▶ Consigne 1:
Répondez aux questions suivantes sur le texte consacré à John Carpenter.
(a) Comment s'appelle la ville où se déroule le récit ?
(b) À quel auteur John Carpenter rend-il hommage ?
(c) Qui prononce des passages des romans de Cane ?

▶ Texte fourni:
Ce dernier résiste tant qu'il peut à croire à l'inconcevable et ce malgré toutes les horreurs dont regorgent la ville de Hobb's end qui n'est finalement qu'une autre de ces villes hantées propres au genre horrifique telles Dunwich, Innsmouth, Salem's lot ou encore Silent Hill.
John Carpenter voit dans ce cadre l'occasion rêvée de rendre hommage à l'indicible terreur chère au Maître de Providence, H.P. Lovecraft.
De brèves visions d'entités chtoniennes et tentaculaires grouillant au fond d'une cave ou s'agitant au milieu d'une serre vont sérieusement faire vaciller les certitudes jusque-là inébranlables du détective, d'autant que là aussi elles semblent directement issues de l'oeuvre écrite de Cane.
Quelques passages de ses romans sont ainsi prononcés par Lynda Styles pour mettre en parallèle la réalité éprouvée par les personnages et la fiction. Référentiels, ces courts extraits sont en fait des citations d'authentiques écrits de Lovecraft (en fait des descriptions légèrement remaniées issues de récits tels L'horreur de Dunwich ou Des rats dans les murs).


Déférent sans céder à l'hommage évident, le récit prend une tournure plus inattendue dans son dernier acte, John Carpenter se livrant alors à une véritable mise en abîme, questionnant notamment le rapport de l'auteur à son oeuvre et vice-versa.

▶ Matériau source:
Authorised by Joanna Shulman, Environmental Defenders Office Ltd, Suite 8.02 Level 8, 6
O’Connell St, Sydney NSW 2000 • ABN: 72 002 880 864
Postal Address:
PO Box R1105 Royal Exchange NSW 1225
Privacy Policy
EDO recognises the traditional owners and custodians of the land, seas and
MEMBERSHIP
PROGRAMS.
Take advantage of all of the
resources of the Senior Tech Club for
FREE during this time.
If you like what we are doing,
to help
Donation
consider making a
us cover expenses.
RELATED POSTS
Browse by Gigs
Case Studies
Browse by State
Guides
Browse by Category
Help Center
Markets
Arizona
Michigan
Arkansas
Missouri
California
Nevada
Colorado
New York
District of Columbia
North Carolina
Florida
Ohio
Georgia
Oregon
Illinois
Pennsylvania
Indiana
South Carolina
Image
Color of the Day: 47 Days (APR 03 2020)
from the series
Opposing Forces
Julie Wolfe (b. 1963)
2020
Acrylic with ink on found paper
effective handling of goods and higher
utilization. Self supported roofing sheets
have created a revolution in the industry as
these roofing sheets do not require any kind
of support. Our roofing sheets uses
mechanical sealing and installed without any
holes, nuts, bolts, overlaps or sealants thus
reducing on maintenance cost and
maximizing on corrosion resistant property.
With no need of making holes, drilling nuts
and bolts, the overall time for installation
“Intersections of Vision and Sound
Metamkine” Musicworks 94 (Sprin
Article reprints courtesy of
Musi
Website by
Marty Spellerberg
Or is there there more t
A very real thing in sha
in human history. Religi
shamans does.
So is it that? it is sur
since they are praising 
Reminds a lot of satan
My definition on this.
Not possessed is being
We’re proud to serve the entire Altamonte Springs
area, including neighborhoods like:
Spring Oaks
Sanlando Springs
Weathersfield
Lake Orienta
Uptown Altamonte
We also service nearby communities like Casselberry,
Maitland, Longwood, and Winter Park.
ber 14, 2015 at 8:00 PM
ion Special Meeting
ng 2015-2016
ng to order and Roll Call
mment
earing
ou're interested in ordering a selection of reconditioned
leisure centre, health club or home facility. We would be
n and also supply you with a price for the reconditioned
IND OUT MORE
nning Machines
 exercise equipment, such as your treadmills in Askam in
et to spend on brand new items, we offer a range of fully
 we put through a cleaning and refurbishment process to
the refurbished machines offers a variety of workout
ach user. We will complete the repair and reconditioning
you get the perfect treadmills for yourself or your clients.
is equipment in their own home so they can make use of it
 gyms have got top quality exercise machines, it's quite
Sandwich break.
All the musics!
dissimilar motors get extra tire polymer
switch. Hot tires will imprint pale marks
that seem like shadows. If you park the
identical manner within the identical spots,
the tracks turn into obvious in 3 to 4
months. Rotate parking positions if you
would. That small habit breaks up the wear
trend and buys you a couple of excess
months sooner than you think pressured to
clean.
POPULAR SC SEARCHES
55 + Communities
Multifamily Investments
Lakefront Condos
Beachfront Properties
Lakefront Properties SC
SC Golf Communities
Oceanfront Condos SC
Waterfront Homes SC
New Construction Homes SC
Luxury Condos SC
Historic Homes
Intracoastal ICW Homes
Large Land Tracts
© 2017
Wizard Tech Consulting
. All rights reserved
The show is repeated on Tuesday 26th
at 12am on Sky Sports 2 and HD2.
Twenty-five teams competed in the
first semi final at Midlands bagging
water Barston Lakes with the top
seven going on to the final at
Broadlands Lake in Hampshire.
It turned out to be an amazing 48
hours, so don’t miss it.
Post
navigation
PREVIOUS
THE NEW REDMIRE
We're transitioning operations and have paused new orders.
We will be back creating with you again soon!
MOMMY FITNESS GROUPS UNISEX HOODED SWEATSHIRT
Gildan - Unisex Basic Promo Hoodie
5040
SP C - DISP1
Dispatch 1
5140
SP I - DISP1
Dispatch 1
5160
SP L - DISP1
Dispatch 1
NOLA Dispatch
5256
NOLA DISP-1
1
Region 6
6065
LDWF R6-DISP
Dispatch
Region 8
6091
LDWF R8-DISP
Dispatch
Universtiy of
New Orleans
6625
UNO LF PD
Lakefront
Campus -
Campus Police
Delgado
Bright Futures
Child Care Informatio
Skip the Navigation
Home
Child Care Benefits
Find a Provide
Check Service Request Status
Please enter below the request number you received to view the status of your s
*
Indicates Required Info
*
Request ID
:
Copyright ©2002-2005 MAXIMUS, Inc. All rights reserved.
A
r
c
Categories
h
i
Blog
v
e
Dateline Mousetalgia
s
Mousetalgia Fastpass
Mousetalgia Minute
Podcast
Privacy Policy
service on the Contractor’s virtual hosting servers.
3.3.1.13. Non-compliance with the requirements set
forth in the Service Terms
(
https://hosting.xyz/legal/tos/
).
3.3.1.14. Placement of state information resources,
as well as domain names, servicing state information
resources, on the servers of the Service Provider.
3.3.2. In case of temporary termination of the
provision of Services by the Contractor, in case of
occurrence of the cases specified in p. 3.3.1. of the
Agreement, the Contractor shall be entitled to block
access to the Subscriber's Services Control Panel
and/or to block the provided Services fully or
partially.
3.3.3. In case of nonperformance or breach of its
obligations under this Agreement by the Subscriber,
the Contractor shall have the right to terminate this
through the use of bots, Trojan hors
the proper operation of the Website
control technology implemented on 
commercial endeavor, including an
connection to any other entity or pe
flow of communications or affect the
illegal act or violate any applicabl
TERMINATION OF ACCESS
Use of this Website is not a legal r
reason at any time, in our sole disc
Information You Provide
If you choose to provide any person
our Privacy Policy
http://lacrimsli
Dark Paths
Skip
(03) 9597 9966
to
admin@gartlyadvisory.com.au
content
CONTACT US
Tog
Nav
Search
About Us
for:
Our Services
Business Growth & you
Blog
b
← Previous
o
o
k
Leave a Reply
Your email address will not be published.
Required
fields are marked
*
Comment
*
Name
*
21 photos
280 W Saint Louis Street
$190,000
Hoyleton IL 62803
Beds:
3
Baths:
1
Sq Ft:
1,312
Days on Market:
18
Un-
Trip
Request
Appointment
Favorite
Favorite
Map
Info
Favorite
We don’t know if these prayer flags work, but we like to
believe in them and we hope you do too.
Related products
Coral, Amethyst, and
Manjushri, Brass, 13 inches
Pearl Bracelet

▶ Consigne 2: Recopiez à l'identique les lignes des enregistrements, en commençant par leur toute première ligne et en vous arrêtant après la ligne qui contient "FREE during this time.".

▶ Zone de réponse 1:
(a) Hobb's end
(b) H.P. Lovecraft
(c) Lynda Styles

▶ Zone de réponse 2:
Authorised by Joanna Shulman, Environmental Defenders Office Ltd, Suite 8.02 Level 8, 6
O’Connell St, Sydney NSW 2000 • ABN: 72 002 880 864
Postal Address:
PO Box R1105 Royal Exchange NSW 1225
Privacy Policy
EDO recognises the traditional owners and custodians of the land, seas and
MEMBERSHIP
PROGRAMS.
Take advantage of all of the
resources of the Senior Tech Club for
FREE during this time.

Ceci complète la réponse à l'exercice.